Dictionary-based computer-aided text analysis is fundamentally a word-counting technique. It involves counting the number of times words from a predefined dictionary appear in a text. This technique is often used to analyze the sentiment of a text, but it can also be used to analyze other aspects of text data.

Let's start by getting a sense for the frequency of words in our text data. We can use the `Counter` class from the `collections` module to count the frequency of words in our text data.

In [None]:
from collections import Counter

word_freq = Counter()
for sent in no_symbols:
    word_freq.update(sent)
pprint(word_freq, compact=True)

The most frequently used words are very frequently used with a steep drop-off in frequency. This is a common pattern in text data and is known as Zipf's Law. Zipf's Law states that the frequency of a word is inversely proportional to its rank in the frequency table. In other words, the most frequent word will occur approximately twice as often as the second most frequent word, three times as often as the third most frequent word, and so on. This doesn't exactly hold in our data because of the small sample size, but it is a common pattern in text data.

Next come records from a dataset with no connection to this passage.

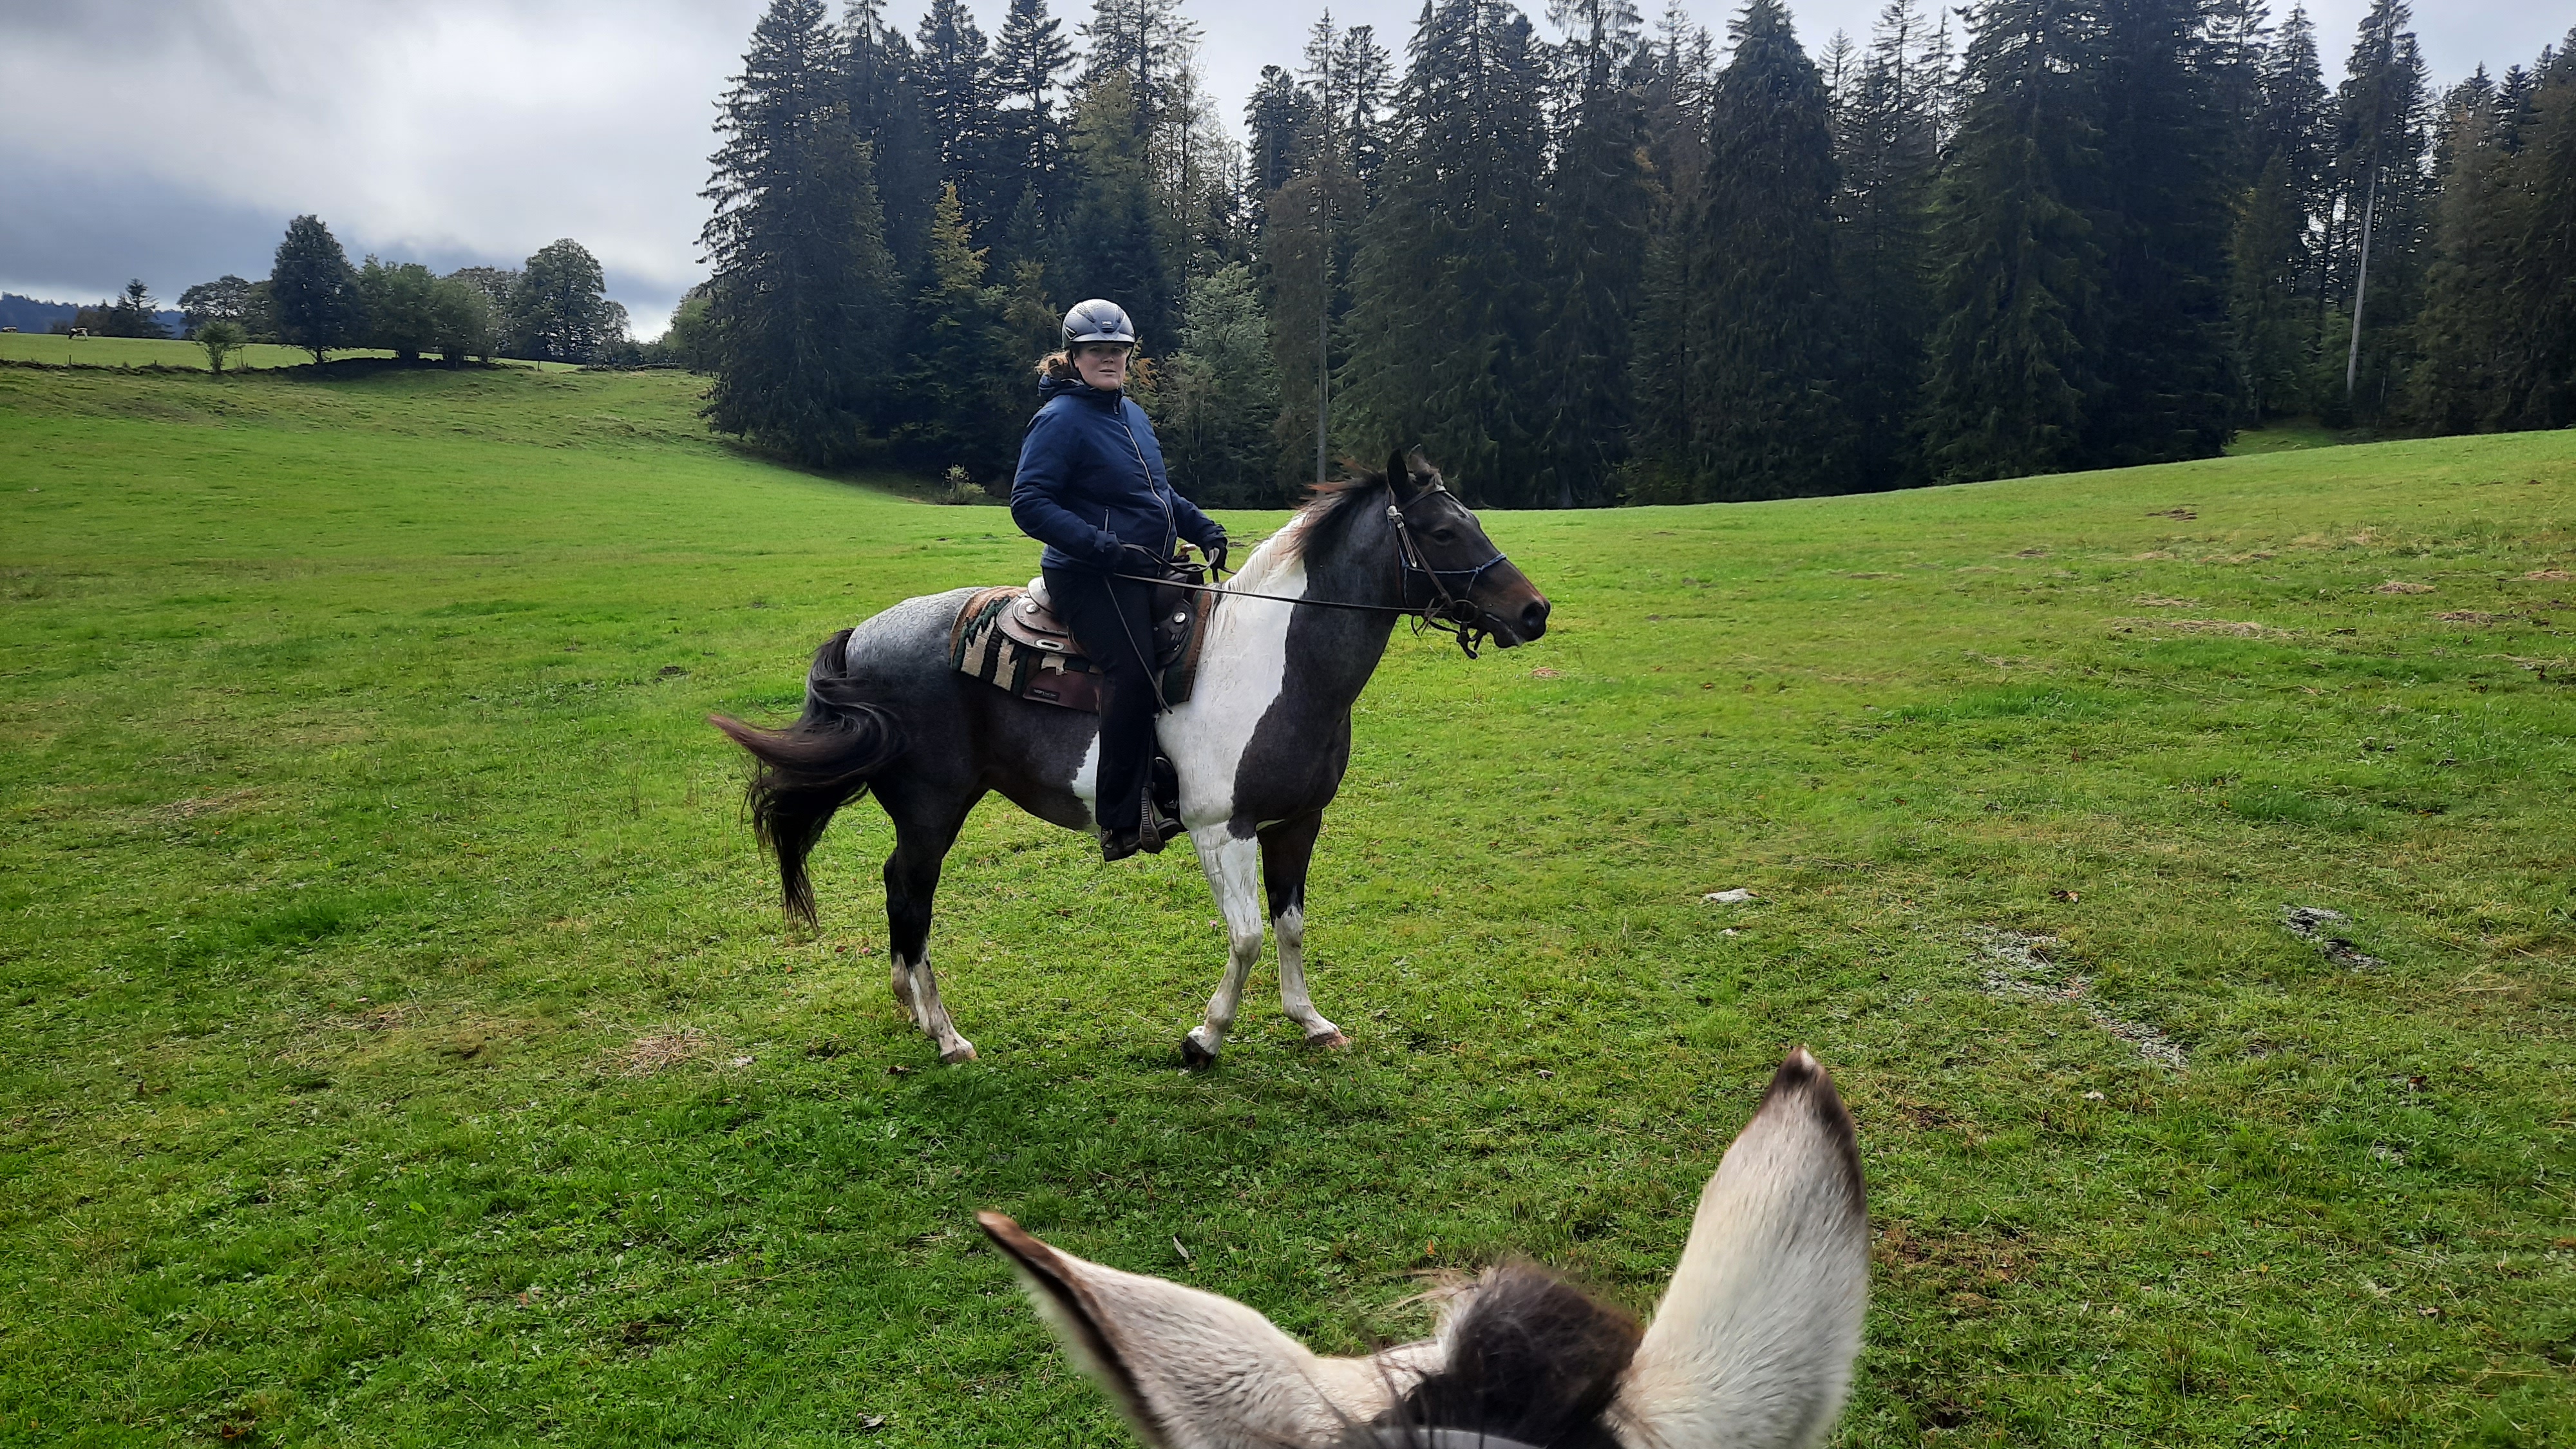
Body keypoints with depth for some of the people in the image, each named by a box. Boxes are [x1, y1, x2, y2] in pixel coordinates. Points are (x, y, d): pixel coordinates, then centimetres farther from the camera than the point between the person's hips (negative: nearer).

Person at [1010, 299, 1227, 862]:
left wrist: (1202, 528, 14)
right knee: (1135, 672, -29)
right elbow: (1029, 504, -18)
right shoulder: (1060, 419, -10)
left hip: (1149, 573, 10)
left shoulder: (1132, 414, 17)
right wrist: (1105, 547, -26)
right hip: (1090, 579, -10)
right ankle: (1121, 823, -27)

Let's view it in a more visually appealing format using a line chart.

In [None]:
import matplotlib.pyplot as plt

sorted_word_freq = word_freq.most_common()
words, frequencies = zip(*sorted_word_freq)
plt.figure(figsize=(10, 5))
plt.plot(words, frequencies, marker='o')
plt.xticks(rotation=90)
plt.xlabel('Words')
plt.ylabel('Frequencies')
plt.title('Word Frequencies')
plt.tight_layout()
plt.grid(True)
plt.show()

Now let's use these frequencies to find the frequencies of a 'dictionary' of words that we are interested in. For this example, you will choose what words you want to include in your dictionary.

In [None]:
# Your dictionary of words here:

my_dict = ['strategic', 'entrepreneurship', 'journal', 'evidence', 'progress']
running_total = 0
for word in my_dict:
    print(f"{word}: {word_freq[word]}")
    running_total += word_freq[word]

print(f"\nTotal: {running_total}")

Those are the counts of the words in the dictionary, but this is a raw count and is likely to be skewed by texts with a lot of words. So we often normalize these counts by the total number of words in the text. 

In [None]:
total_words = 0
for sent in no_symbols:
    total_words += len(sent)

print(f"\nTotal words: {total_words}")
print(f"Normalized frequency: {running_total/total_words}")

Here we have the normalized counts of the words in the dictionary using the total number of words in the text post stopword removal. This is one viable approach, but it is common to normalize by the total number of words in the text with stopwords included in the denominator. They will give you slightly different results, but the interpretation is the similar.

Done...